- _What needs to be done_
Once the line holding "Outlined on this" is written out, stop; begin at the first line of the material below and retype exactly, dropping pictures.

- _Information supplied_
Segment Open
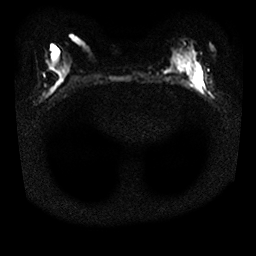
Breast MRI, one axial slice. Position 13 of 25 along the scan axis. Diffusion-weighted series; image 2 of 4 stored at this slice position (different b-values; order by instance number). 1.5 T. 4 mm slice thickness. 256 × 256 image matrix, field of view 310 × 310 mm. Female patient.
Outlined on this slice (manually delineated by an expert):
- tumour on diffusion-weighted imaging: bounding box [x1, y1, x2, y2] px = [192, 74, 202, 85]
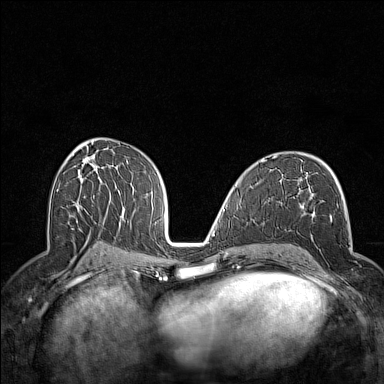
Breast MRI (dynamic contrast-enhanced), one axial slice. Slice 79 of 160 in the series (ordered by position). Dynamic contrast-enhanced series, time point 2 of 7 at this slice position (early post-contrast). 1.5 T. TE 1.8 ms, TR 5 ms. 384 × 384 image matrix, field of view 300 × 300 mm. Female patient.
Annotated regions visible in this slice (semi-automatically segmented with operator editing):
- enhancing-tissue mask used for the functional tumour volume (all voxels passing the contrast-enhancement thresholds inside the analysis volume; usually the tumour): bounding box (x1, y1, x2, y2) in pixels: (298, 214, 352, 288)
Segment Closed
- _Solution to this task_
Breast MRI, one axial slice. Position 13 of 25 along the scan axis. Diffusion-weighted series; image 2 of 4 stored at this slice position (different b-values; order by instance number). 1.5 T. 4 mm slice thickness. 256 × 256 image matrix, field of view 310 × 310 mm. Female patient.
Outlined on this slice (manually delineated by an expert):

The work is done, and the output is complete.